The team was almost a family affair. Park was joined on the squad by his wife Andrea Zanetel-Park and seven-year-old daughter Skylar, 13-year-old nephew Andrew Leitold and nine-year-old niece Samantha Leitold. Rounding out the team was Graham and fellow students 21-year-old Tyler Rempel, nineteen-year-old Steven Rivest and sixteen-year-old Elizabeth Derraugh.

"They're like my kids," said Park of his students. "They're definitely family."

In high jumping competitions, the board is set at a certain height and the competitors attempt to break it. Those who succeed move on to the next height until there is only one competitor left.

Graham ended up tied with the eventual winner in his division when they both missed their kicks.
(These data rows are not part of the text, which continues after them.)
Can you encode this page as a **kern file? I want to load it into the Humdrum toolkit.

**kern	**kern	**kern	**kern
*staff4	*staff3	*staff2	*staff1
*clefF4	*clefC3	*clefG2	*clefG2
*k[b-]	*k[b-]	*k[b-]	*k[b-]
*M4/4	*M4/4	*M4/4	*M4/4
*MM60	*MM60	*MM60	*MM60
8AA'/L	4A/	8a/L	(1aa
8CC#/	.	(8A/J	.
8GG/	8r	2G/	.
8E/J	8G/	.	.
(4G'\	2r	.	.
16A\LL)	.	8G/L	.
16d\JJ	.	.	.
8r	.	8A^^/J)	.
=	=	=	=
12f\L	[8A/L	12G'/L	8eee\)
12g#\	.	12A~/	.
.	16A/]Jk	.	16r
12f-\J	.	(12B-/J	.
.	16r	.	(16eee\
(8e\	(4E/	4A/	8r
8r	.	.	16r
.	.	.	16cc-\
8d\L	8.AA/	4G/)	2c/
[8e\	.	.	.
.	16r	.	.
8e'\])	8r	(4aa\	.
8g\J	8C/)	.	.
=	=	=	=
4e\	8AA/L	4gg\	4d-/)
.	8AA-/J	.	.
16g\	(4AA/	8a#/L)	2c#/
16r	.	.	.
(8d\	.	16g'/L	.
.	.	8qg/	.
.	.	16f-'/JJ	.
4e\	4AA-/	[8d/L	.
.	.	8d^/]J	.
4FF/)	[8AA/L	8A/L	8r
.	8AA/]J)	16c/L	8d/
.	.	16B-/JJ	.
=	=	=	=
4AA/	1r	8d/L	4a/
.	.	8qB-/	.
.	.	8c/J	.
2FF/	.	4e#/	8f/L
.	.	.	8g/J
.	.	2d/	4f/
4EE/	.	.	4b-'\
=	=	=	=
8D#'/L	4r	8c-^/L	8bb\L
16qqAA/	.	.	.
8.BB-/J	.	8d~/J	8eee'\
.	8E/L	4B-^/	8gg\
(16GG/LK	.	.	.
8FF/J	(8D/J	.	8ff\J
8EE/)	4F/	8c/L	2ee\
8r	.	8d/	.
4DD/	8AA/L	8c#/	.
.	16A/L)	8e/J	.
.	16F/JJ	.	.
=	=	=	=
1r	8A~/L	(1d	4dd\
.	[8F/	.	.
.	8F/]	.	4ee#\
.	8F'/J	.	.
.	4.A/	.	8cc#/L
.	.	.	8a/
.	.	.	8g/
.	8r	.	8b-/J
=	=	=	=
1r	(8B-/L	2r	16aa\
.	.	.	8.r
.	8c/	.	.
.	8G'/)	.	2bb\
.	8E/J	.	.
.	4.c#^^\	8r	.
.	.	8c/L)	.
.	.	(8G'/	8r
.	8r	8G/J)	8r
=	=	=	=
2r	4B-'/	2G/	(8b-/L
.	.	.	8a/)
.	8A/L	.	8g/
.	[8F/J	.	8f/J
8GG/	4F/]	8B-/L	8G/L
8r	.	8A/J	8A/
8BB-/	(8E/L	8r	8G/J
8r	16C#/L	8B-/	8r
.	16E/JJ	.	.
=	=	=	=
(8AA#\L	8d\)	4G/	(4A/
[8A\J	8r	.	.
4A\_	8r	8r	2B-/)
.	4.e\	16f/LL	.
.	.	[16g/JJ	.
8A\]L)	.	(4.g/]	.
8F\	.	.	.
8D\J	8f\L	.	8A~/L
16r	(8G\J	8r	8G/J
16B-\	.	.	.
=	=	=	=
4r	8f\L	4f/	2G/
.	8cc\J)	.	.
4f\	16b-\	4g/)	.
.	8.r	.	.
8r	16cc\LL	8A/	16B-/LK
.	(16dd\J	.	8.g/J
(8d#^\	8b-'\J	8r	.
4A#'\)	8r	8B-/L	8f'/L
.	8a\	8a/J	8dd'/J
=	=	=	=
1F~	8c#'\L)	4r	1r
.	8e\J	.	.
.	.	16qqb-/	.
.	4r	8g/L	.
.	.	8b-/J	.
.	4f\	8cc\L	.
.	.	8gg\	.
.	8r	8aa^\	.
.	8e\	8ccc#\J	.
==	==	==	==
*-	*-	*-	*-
But instead of the usual tie-breaking formula of giving it to Graham as the shorter competitor, the pair were allowed to continue kicking with the winner breaking the board while Graham did not.

"The other guy did break the height that I didn't," said Graham, whose final attempt was 2.75 metres or just over nine feet. "He ended up being able to jump higher anyway. I'm not as disappointed. It's not like we both missed."

"He takes it all in stride," said Park. "He's a true competitor. His attitude was, 'The rules say one thing but my opponent broke it and I didn't so he won.' That's a great attitude to have."